The events of the past few days in Washington D.C. have highlighted the growing division in our nation. As one national leader stated this week, “The State of the Union is fragile.” Public leaders from every ideological, as well as Christian, perspective have weighed in with their own version of condemnation and blame. In some cases, their words have fueled the flames of division.
As I write this, I want to be clear, there is no place or excuse for violence. Further, the terrible actions that took place in Washington D.C. on Wednesday have nothing to do with Jesus. Jesus was a peacemaker who said, “Blessed are the peacemakers for they shall be called children of God.”
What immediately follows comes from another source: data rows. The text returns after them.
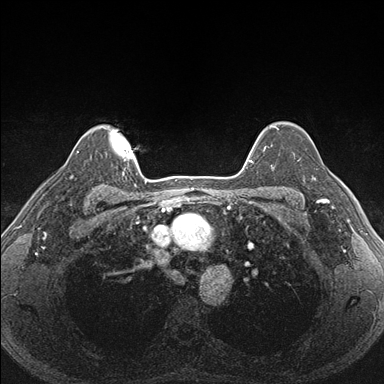
Breast MRI (dynamic contrast-enhanced), one axial slice. Position 132 of 176 along the scan axis. Dynamic contrast-enhanced series, time point 2 of 7 at this slice position (early post-contrast). 1.5 T. TE 1.5 ms, TR 4.1 ms. 384 × 384 image matrix. Female patient.
Outlined on this slice (semi-automatically segmented with operator editing):
- enhancing-tissue mask used for the functional tumour volume (all voxels passing the contrast-enhancement thresholds inside the analysis volume; usually the tumour): bounding box (x1, y1, x2, y2) in pixels: (287, 152, 340, 206)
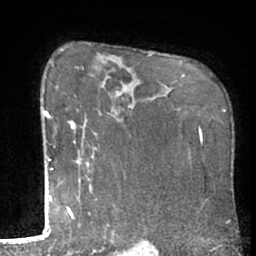
Breast MRI (dynamic contrast-enhanced), one axial slice; slice 45 of 66 in the series (ordered by position); cropped to one breast; dynamic contrast-enhanced series, time point 2 of 7 at this slice position (early post-contrast); 1.5 T; TE 3 ms, TR 6.2 ms; 2.4 mm slice thickness; 256 × 256 image matrix, field of view 155 × 155 mm. Female patient.
Annotated regions visible in this slice (semi-automatically segmented with operator editing):
- enhancing-tissue mask used for the functional tumour volume (all voxels passing the contrast-enhancement thresholds inside the analysis volume; usually the tumour): bounding box [x1, y1, x2, y2] px = [50, 65, 93, 233]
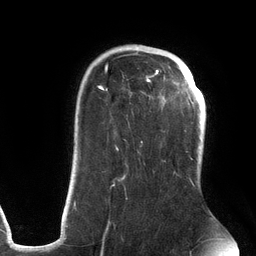
Breast MRI (dynamic contrast-enhanced), one axial slice. Position 92 of 134 along the scan axis. Cropped to one breast. Dynamic contrast-enhanced series, time point 2 of 6 at this slice position (early post-contrast). 3 T. TE 2.7 ms, TR 6.5 ms. 256 × 256 image matrix. Female patient.
Outlined on this slice (semi-automatic segmentation, software-assisted and operator-edited):
- enhancing-tissue mask used for the functional tumour volume (all voxels passing the contrast-enhancement thresholds inside the analysis volume; usually the tumour): bounding box <74,47,194,231> (left, top, right, bottom; pixels)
So what shall we do as the Church? No doubt, there are differing opinions about what we should do or say, even within our own church. Therefore, I call on First Methodist Carrollton to make Sunday, January 10 a day of prayer.
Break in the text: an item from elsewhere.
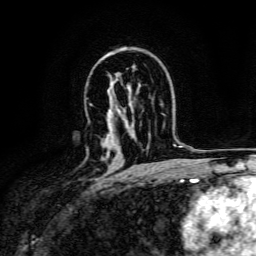
Breast MRI, one axial slice. Position 95 of 134 along the scan axis. Cropped to one breast. Dynamic contrast-enhanced series, time point 2 of 6 at this slice position (early post-contrast). 3 T. TE 4.7 ms, TR 9 ms. 1.2 mm slice thickness. 256 × 256 image matrix, field of view 170 × 170 mm. Female patient.
Annotated regions visible in this slice (semi-automatically segmented with operator editing):
- enhancing-tissue mask used for the functional tumour volume (all voxels passing the contrast-enhancement thresholds inside the analysis volume; usually the tumour): bounding box <106,149,109,158> (left, top, right, bottom; pixels)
Some of our members may want to include fasting from food or certain activities as we pray. Others may include setting aside certain hours during the day to stop, seek a place of silence, and focus on hearing God’s direction. Or others may want to join with a group of family and/or friends to pray together, interceding for our nation. No matter how we approach this day of prayer, let us all pray for God’s guidance and direction. May God led to us to the places where God is working and where God is calling First Methodist Carrollton.
In my sermon, I will be addressing the living waters that Jesus promises to all those who come to Him and believe. Further, I will go the words of Paul in Romans 8:28-32, where the scriptures promise, “All things work for good for who love God and are called to God’s purposes.”
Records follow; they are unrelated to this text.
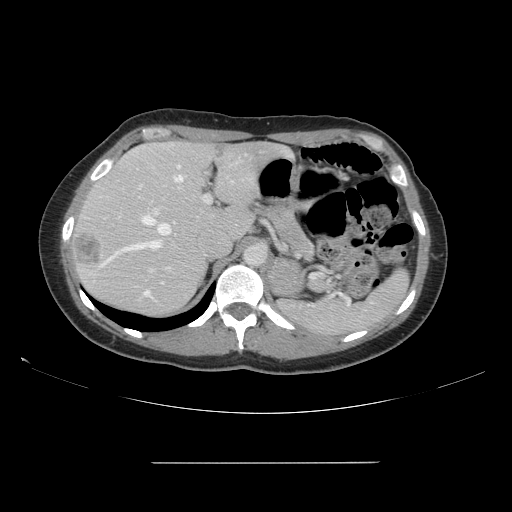
Contrast-enhanced abdominal CT, one axial slice. Position 108 of 151 along the scan axis. Soft-tissue window (W 400 / L 40 HU). 2.5 mm slice thickness. 512 × 512 image matrix, field of view 421 × 421 mm. From the clinical record (not read from this slice): patient: female, age 52 years at operation; diagnosis: colorectal cancer liver metastases, imaged before liver resection; multiple liver metastases: yes; largest metastasis: 3 cm; disease in both lobes: yes.
Structures marked on this image (expert manual segmentation):
- hepatic veins: bounding box (x1, y1, x2, y2) in pixels: (99, 161, 239, 267)
- liver: (71, 142, 283, 317)
- planned liver remnant (the part of the liver to remain after resection): (88, 142, 284, 252)
- portal vein (with intrahepatic branches): (139, 184, 211, 296)
- liver metastasis: (73, 235, 102, 267)
- liver metastasis: (216, 145, 225, 157)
As followers of Christ, now is not the time for fear, anxiety, or wild theories of the terrible days to come. We are the people of hope in times of trouble. We are the people of victory when it seems all is lost. Because we are the people of the resurrection of Jesus.
Our God is always at work to bring something glorious out of the broken ways of humanity. Our God is bigger than the events of our day, and in this knowledge, we are confident.
May God use First Methodist Carrollton in the days to come to be an instrument of peace, hope, reconciliation, and healing.